Europe is all over the place. Literally and metaphorically. We do not need to make a decision today.
We have nothing to lose in taking 18 months or so to learn properly about the running of the EU: its various ‘departments’, their present structures, their connectedness, their purposes and procedures… To learn what our future global and domestic position would be, both in and out. We don’t need to hear what some people say could or might happen. We don’t need agenda-serving ifs and buts, nor do we need any more distortion and scaremongering. We need the facts of what the EU provides and takes to better measure the value in what is subsumed and we need to understand our legal position and subsequent standing in global institutions for both outcomes.
I think, too, that it would be a good idea to see how the land lies after the result of the Scottish referendum. By the time Scotland has made its choice we might – no, should – be closer to identifying the bigger picture and thus our long term needs and expectations. Then we will be ready for the inevitable negotiating table. That this no-brainer of time and schedule is consistently overlooked by the hurry-up brigade is, to me, just further indication of how distorted, deluded and farcical our democracy is.
|The world is on the precipice of many dramatic potentials which lend themselves to isolationism, world governance, and, perhaps more terrifyingly, our status quo.
If every nation on the planet decided to ‘go-it-alone’ then ok, we can surely stand alone as well as most. Nevertheless, I can’t help but think that’s an unlikely long term scenario: isolationism and protectionism won’t endure.
Most of the apparent fragmentation within our local and global communities has been carefully manufactured and managed by the usual suspects over decades – centuries, actually. We must realise, or at least not forget, that these are The Powers That Be or Have Become: they do not represent the wishes, needs and dreams of their citizens. If they have their way the endgame may yield that much talked about authoritarian global governance, an arrangement which, under the present circumstances could leave we, The People, smaller, weaker, more disenfranchised and separate than ever. Then the world will feel as unquantifiable and illusory as if it were still unchartered: our superstitions unrestrained and our dependence sealed. If the future is ever to contain a one-world government I would hope it is through an organic process of consent, not a forced fabrication to maintain arbitrary control.
As for the status quo: well, that can be strung out for a while but it’s still entropic and fatalistically catastrophic.
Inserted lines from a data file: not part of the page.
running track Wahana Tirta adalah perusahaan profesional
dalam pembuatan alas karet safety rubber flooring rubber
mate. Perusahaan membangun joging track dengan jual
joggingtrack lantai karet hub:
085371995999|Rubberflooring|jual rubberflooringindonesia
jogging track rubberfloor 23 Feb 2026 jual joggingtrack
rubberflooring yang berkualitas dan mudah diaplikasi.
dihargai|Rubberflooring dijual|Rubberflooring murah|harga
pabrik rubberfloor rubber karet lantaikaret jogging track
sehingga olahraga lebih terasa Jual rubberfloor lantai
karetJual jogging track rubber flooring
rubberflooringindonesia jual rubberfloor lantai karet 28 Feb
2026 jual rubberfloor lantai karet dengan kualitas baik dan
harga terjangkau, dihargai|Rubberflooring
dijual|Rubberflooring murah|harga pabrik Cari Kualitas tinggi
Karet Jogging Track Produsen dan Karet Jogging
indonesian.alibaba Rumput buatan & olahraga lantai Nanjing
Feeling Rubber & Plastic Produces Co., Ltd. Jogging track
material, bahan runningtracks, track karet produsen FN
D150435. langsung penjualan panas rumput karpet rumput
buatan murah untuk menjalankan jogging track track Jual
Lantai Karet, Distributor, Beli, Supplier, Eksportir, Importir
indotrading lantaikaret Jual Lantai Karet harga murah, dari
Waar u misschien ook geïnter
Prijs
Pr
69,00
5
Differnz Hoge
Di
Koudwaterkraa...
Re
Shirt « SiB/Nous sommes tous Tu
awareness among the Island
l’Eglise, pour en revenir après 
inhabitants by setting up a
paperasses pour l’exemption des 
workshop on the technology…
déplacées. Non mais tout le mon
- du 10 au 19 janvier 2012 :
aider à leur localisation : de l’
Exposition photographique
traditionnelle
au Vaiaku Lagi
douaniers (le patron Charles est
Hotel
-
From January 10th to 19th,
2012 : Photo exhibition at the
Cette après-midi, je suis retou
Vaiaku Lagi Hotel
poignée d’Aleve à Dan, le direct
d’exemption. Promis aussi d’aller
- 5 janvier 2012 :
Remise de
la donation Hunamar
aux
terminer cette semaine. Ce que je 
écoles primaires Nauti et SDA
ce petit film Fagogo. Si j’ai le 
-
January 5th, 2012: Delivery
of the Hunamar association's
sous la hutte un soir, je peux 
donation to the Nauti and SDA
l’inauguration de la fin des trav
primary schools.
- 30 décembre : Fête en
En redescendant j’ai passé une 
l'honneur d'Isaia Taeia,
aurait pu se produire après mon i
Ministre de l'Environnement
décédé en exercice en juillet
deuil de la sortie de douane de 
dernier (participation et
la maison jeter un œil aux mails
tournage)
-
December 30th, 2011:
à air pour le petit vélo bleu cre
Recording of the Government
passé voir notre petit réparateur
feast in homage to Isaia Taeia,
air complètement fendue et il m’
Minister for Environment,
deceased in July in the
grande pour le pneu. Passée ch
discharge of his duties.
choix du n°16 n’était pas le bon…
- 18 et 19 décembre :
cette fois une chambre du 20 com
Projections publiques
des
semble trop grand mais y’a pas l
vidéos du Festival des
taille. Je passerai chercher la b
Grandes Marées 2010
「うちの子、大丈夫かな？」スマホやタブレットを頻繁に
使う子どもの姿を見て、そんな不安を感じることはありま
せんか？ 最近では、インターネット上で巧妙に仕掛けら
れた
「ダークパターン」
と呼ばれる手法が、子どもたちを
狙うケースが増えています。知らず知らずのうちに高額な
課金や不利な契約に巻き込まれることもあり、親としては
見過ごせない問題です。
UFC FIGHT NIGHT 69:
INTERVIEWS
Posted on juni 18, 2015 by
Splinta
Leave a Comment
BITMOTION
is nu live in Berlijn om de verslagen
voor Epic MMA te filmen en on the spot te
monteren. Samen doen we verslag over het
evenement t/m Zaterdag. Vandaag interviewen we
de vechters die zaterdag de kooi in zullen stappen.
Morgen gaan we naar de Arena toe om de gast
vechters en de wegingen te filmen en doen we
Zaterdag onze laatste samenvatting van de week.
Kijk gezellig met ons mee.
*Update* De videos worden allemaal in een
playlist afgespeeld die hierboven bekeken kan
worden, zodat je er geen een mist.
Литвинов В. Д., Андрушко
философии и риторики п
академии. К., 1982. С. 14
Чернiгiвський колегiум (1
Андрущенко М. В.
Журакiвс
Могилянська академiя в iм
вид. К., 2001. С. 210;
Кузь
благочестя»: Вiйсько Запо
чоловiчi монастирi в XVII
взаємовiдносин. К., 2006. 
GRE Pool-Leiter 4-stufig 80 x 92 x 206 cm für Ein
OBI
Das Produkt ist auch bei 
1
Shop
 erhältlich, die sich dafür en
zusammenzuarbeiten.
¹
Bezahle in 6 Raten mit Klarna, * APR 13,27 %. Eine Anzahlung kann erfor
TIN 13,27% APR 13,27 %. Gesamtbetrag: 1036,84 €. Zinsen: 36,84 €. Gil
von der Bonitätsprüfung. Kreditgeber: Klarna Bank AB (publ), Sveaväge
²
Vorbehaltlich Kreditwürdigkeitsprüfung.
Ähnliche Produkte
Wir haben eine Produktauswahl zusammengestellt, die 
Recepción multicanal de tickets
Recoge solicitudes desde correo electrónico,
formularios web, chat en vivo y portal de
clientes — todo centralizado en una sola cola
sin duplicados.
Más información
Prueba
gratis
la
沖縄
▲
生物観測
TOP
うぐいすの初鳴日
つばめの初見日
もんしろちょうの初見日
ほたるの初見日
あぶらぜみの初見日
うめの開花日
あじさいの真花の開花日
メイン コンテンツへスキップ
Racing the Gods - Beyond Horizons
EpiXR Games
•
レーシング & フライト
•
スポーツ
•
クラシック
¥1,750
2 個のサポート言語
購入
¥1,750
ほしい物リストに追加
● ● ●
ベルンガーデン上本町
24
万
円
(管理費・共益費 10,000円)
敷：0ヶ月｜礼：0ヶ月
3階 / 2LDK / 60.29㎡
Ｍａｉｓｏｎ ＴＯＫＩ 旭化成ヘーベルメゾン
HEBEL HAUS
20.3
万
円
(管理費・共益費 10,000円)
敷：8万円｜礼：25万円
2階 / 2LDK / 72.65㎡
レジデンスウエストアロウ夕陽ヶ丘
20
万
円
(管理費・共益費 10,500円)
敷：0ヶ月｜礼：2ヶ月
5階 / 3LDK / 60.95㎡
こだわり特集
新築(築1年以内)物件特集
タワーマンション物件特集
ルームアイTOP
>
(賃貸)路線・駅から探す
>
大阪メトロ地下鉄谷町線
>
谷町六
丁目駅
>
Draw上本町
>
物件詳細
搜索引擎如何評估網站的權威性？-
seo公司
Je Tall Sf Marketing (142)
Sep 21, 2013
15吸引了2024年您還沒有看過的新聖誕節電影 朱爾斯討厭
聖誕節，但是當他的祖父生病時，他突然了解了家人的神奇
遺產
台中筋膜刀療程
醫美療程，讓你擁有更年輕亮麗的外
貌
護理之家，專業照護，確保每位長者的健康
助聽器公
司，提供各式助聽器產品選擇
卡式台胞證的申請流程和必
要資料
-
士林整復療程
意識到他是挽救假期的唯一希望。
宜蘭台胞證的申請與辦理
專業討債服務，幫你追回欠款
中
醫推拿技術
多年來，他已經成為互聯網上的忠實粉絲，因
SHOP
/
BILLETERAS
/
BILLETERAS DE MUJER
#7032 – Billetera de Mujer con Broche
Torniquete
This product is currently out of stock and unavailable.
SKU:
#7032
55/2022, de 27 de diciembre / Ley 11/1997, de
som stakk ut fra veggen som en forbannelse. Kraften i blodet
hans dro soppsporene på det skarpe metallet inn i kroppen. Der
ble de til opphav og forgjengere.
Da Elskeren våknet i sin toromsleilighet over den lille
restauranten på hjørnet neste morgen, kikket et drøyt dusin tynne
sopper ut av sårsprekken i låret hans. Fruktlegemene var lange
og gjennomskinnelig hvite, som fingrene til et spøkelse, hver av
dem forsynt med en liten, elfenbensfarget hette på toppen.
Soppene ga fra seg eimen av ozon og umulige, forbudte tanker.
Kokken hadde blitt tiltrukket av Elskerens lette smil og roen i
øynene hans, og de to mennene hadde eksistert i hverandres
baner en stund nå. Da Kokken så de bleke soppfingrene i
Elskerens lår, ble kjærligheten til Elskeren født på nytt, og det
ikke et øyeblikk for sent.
From here, despite the ugly order and careless chaos currently playing out in Europe and particularly the Euro zone, my instincts tell me that we are better off inside, taking a leading role in building something we can and want to be a part of. I’m not advocating we join the Euro and I have no idea if staying in Europe will ultimately require it – that’s part of any negotiation – but I’m not so sure that it’s going to disappear either, unless it’s accompanied by the US dollar, the yen, the British pound and all the other established currencies in the IMF’s basket. The world is a small place: largely comprised of geo-political cultural and economic blocks, each seeking, ignorantly, increasingly violently and always clumsily to assert itself in matters of territory, religious ideology, military might, socio-political and economic theory.
Anyway, my instincts say that if Club Europe gets it together and we are significant members, then it would be a strong, viable and rational counter-balance to say, the in-your-face, my-way-or-the-highway Might of the United States and the enigmatic and introspective Might of China…
However, while that is my intuition speaking as much as my logic, I know I can cope with a stay in or get out result so long as the decision is made by well-informed and sufficiently emotionally detached voters – and if the margin of majority is undeniably representative. If this can be guaranteed, insofar as anything can be, then I am quite unafraid of the result.
We might be better off in; we might be better off out. I don’t know with enough conviction to vote now because I don’t know what kind of Europe I would be voting for or against. I do know I’ve read and heard a lot of superficial spin by all political colours that seem determined to supply sympathetic data but no reliable evidence. Emotive persuasions can be very useful if employed to wrestle consciously and honestly with the issues, but the self-interested arguments of those who are supposed to serve and or represent us during the inevitable national campaign must be clearly distinguishable from the facts.
Because emotion and crony bias are so insidiously woven into our political and media sources, we have surely learned by now that we have dig underneath their blah and blether to call them out. The only way the facts are going to surface with regards to our EU position is through time and insistence. Now. Not half way through or, as has become customary, after the decision has been made. It’s time we demanded, of our domestic powers at least, that they stop positioning us.